BEGIN MATERIAL FOR THIS EXERCISE

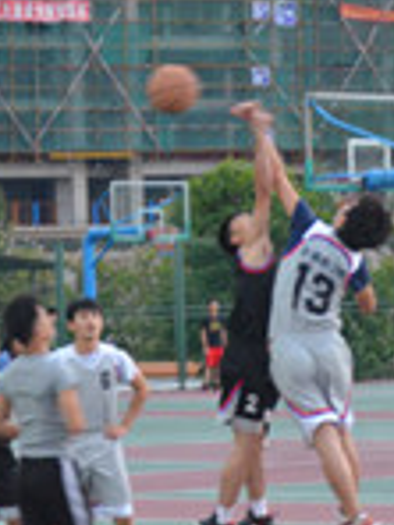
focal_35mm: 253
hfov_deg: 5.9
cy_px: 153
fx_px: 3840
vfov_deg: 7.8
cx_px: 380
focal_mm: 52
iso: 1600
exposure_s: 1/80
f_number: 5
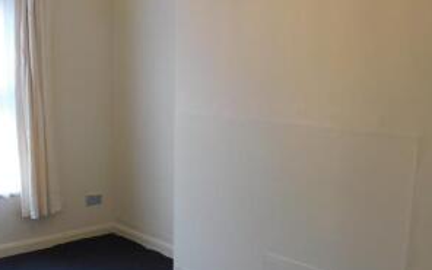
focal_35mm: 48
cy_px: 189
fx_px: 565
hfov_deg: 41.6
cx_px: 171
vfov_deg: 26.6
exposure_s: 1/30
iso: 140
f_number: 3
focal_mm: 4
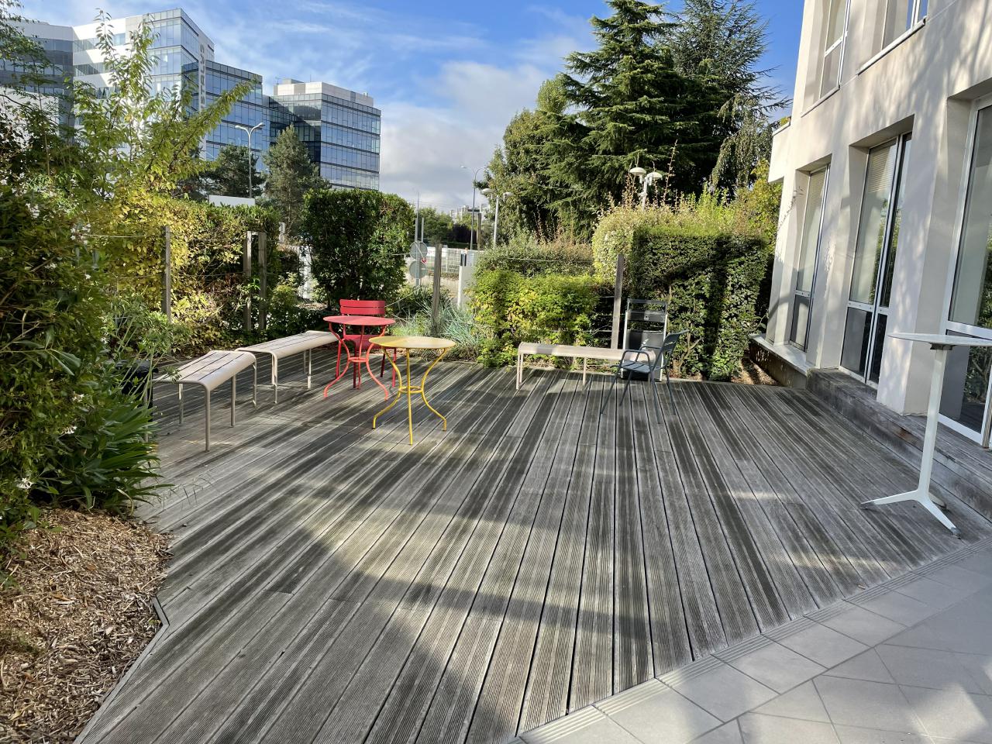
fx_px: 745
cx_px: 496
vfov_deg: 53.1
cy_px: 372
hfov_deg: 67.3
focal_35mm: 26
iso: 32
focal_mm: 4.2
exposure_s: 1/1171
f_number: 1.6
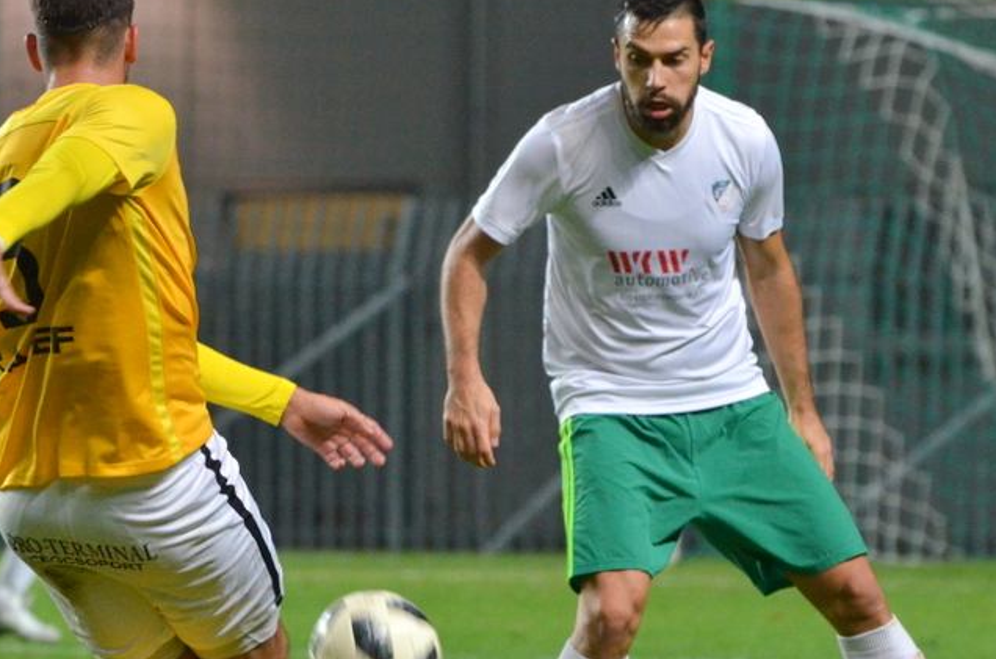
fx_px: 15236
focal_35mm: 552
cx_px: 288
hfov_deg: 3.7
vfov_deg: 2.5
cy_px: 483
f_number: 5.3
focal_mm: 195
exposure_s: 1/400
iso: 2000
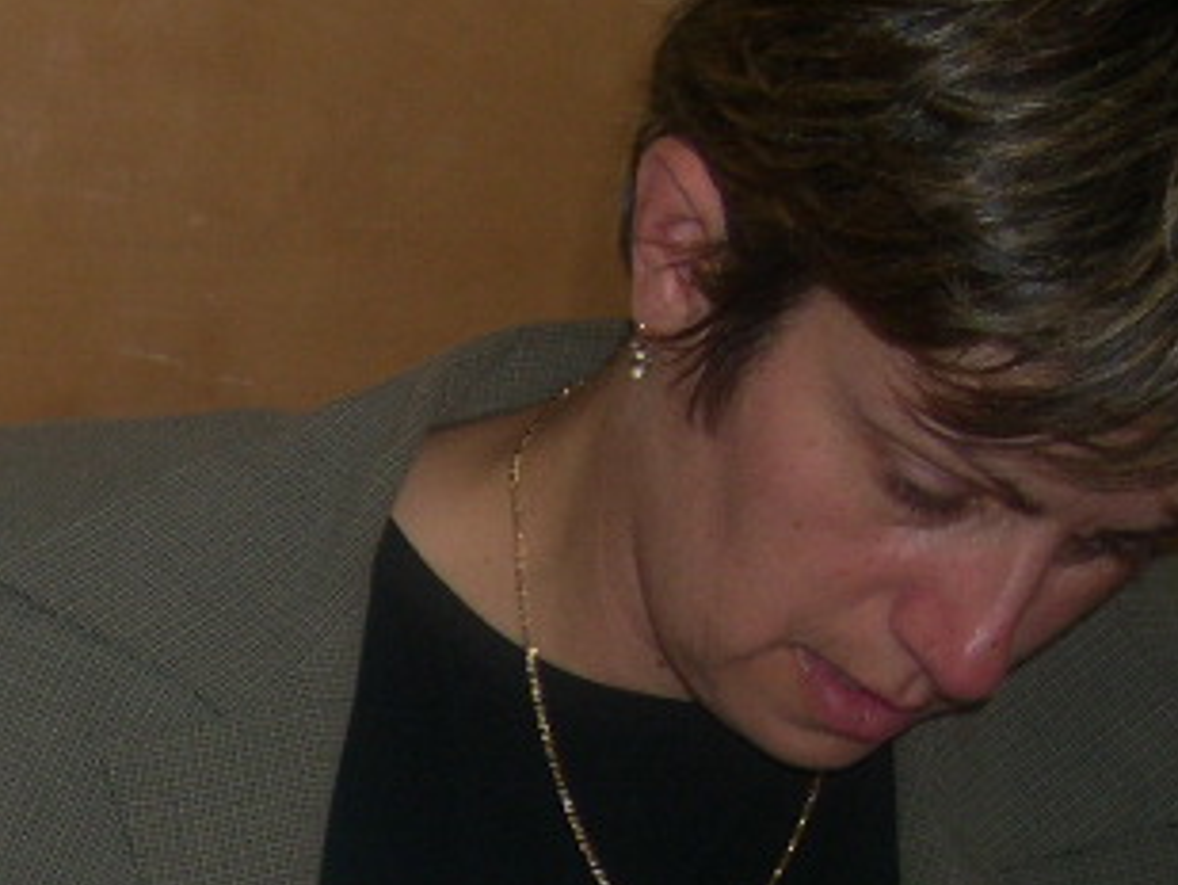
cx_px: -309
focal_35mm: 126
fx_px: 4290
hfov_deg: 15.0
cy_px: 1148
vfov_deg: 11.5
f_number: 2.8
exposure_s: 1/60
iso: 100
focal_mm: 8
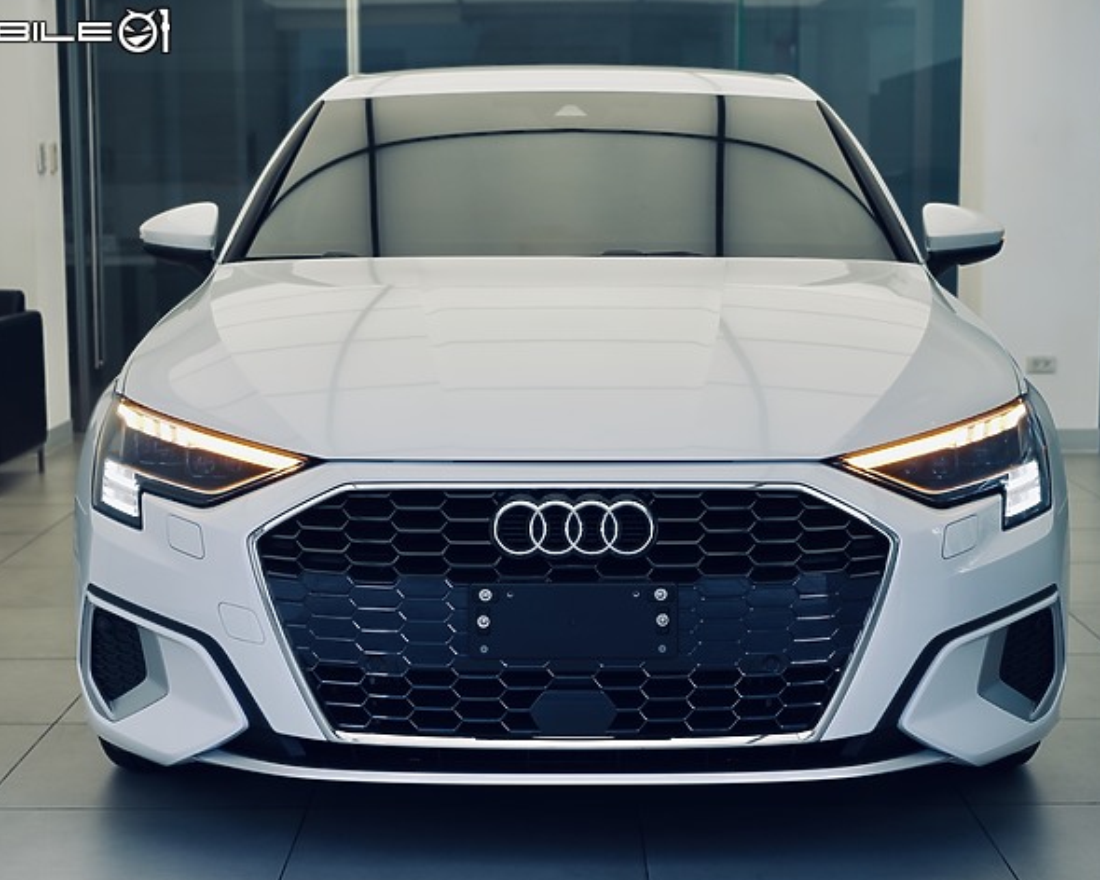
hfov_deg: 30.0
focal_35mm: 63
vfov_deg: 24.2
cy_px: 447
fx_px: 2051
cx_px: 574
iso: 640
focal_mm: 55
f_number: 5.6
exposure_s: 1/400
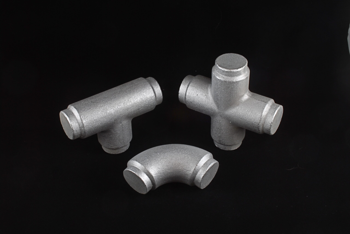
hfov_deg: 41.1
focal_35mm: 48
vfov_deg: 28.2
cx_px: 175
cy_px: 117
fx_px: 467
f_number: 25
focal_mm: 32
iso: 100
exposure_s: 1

END MATERIAL FOR THIS EXERCISE

PROBLEM: Give back an exact reproduction of the entries, with all pictures excluded.

RESPONSE BOX:
focal_35mm: 253
hfov_deg: 5.9
cy_px: 153
fx_px: 3840
vfov_deg: 7.8
cx_px: 380
focal_mm: 52
iso: 1600
exposure_s: 1/80
f_number: 5
focal_35mm: 48
cy_px: 189
fx_px: 565
hfov_deg: 41.6
cx_px: 171
vfov_deg: 26.6
exposure_s: 1/30
iso: 140
f_number: 3
focal_mm: 4
fx_px: 745
cx_px: 496
vfov_deg: 53.1
cy_px: 372
hfov_deg: 67.3
focal_35mm: 26
iso: 32
focal_mm: 4.2
exposure_s: 1/1171
f_number: 1.6
fx_px: 15236
focal_35mm: 552
cx_px: 288
hfov_deg: 3.7
vfov_deg: 2.5
cy_px: 483
f_number: 5.3
focal_mm: 195
exposure_s: 1/400
iso: 2000
cx_px: -309
focal_35mm: 126
fx_px: 4290
hfov_deg: 15.0
cy_px: 1148
vfov_deg: 11.5
f_number: 2.8
exposure_s: 1/60
iso: 100
focal_mm: 8
hfov_deg: 30.0
focal_35mm: 63
vfov_deg: 24.2
cy_px: 447
fx_px: 2051
cx_px: 574
iso: 640
focal_mm: 55
f_number: 5.6
exposure_s: 1/400
hfov_deg: 41.1
focal_35mm: 48
vfov_deg: 28.2
cx_px: 175
cy_px: 117
fx_px: 467
f_number: 25
focal_mm: 32
iso: 100
exposure_s: 1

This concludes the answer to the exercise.